What will you do in Tecate?
We have created wetlands, and they will get larger. We have one large community garden. We would like to have them in each what they call a barrio. We would like to develop community gardens so that most everything they eat they will be growing themselves like they used to. Everyone had a backyard garden. But now the soil is yucky and they don’t have the water. With a community garden you can amend the soil. You put in the proper irrigation and people have little garden plots. That was a system that was begun after World War I in Europe. So we would like to have Tecate be the example of the best kind of community.
So there’s many projects. We have a leadership program, training the youth. They don’t have the kind of leadership training programs like we have in the States. And the more we invest in our youth, whether its Tecate or San Diego, the more we reap benefits. They are our future.

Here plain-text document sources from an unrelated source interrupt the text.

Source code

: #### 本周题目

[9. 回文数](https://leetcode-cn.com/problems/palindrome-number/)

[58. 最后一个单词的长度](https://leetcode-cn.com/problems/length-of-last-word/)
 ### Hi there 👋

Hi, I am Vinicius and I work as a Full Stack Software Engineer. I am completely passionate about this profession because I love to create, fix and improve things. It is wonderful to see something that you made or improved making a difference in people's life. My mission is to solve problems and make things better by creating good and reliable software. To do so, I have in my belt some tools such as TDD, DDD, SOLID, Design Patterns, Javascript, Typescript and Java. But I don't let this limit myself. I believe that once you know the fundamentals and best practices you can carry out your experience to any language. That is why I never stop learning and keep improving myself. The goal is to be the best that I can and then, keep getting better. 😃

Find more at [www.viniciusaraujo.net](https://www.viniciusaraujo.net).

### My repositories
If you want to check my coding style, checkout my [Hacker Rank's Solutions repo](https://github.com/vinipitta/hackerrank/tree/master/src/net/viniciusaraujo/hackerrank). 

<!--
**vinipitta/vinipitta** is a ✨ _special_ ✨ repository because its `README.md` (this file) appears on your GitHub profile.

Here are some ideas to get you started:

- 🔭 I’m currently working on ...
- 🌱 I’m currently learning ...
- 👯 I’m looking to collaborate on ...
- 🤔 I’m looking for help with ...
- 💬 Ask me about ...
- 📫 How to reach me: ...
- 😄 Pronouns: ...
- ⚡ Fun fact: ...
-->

At 88, you work out with a former Navy Seal, do pilates, serve as creative director of Rancho La Puerta and the Golden Door, travel to Alaska with your grandchildren and are working on a nutrition-based curriculum for fifth graders. How do you keep up this pace?
On my to-do list as a must for next year is a book called Too Young to Get Old. I really don’t believe that you need to be old during 60 to 90. You have to invest, put some plum in the plum pudding if you’re going to have a plum. So you have to say, “There’s a lot I want to do and I don’t really feel like getting old.”